• **Directions**: Your answer is the lines from the one that has "ring mcp: (97, 579)" through the last line of the records below, retyped exactly and alone.

(Named joint coordinates)
'''

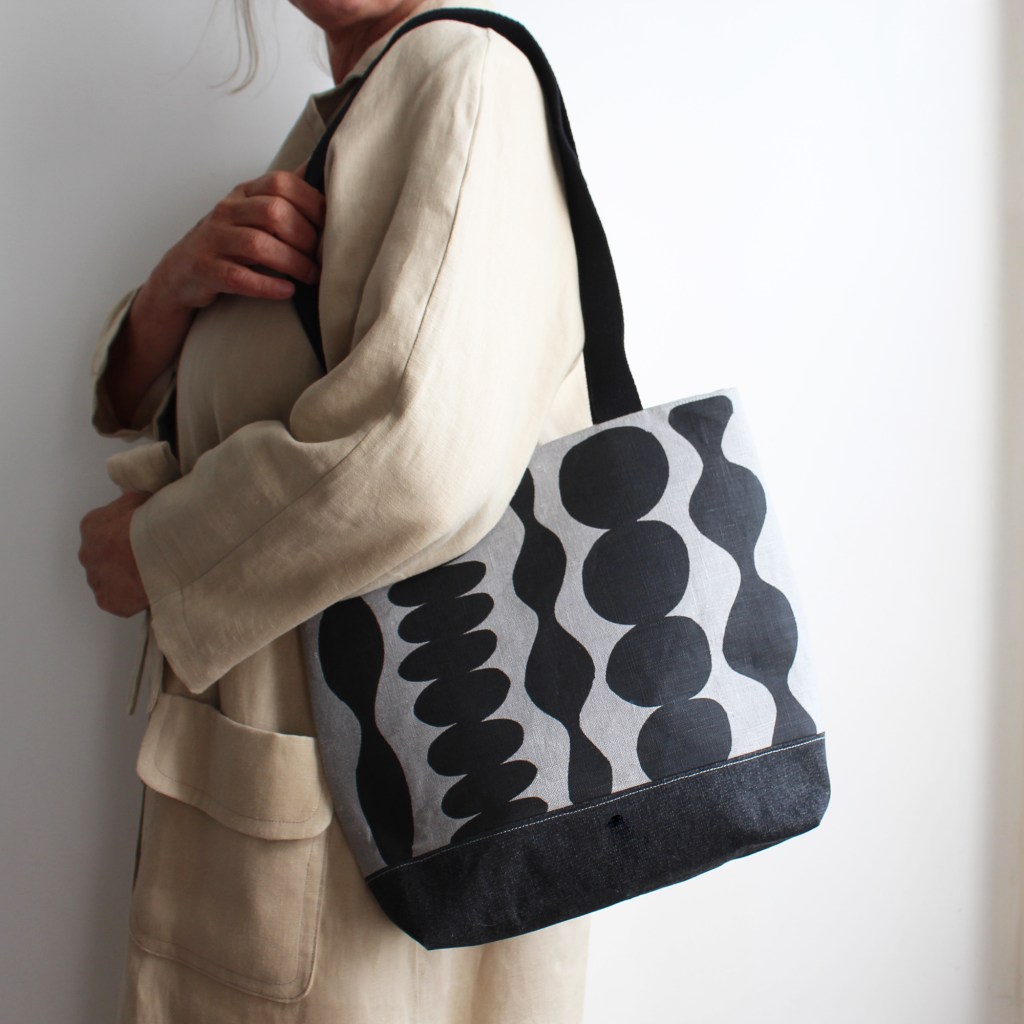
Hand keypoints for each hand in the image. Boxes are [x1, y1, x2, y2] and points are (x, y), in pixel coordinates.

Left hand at [78, 491, 149, 617]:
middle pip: (104, 559)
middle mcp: (87, 553)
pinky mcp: (109, 601)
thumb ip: (131, 502)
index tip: (141, 539)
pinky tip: (149, 590)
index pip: (104, 532)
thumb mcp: (140, 498)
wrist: (163, 546)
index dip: (125, 536)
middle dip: (122, 560)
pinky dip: (132, 599)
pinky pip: (119, 602)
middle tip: (147, 559)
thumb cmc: (154, 521)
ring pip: (109, 581)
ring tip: (151, 576)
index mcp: (92, 526)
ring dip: (126, 580)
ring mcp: (97, 579)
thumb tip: (134, 499)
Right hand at [102, 167, 326, 426]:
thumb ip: (285, 195)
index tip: (332, 226)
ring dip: (292, 263)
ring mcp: (213, 240)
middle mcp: (227, 211)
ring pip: (258, 244)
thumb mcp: (254, 212)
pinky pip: (238, 277)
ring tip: (311, 278)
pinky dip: (267, 286)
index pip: (281, 183)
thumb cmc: (231, 243)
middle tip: (324, 260)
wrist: (182, 273)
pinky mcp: (205, 270)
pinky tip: (288, 292)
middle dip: (306, 238)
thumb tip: (321, 167)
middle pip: (273, 213)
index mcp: (244, 193)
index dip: (312, 204)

'''

• **Task output**:
ring mcp: (97, 579)
thumb tip: (134, 499)
Right hand at [102, 167, 326, 426]:
thumb ip: (285, 195)
index tip: (332, 226)
ring dip: (292, 263)
ring mcp: (213, 240)
middle mcp: (227, 211)
ring pip: (258, 244)
thumb mcp: (254, 212)
pinky pip: (238, 277)
ring tip: (311, 278)
pinky dip: (267, 286)
index pip: (281, 183)
thumb cmc: (231, 243)
middle tip: (324, 260)
wrist: (182, 273)
pinky mcp: (205, 270)
pinky tip: (288, 292)
middle dip: (306, 238)
thumb tip: (321, 167)
middle pip: (273, 213)
index mcp: (244, 193)
index dip: (312, 204)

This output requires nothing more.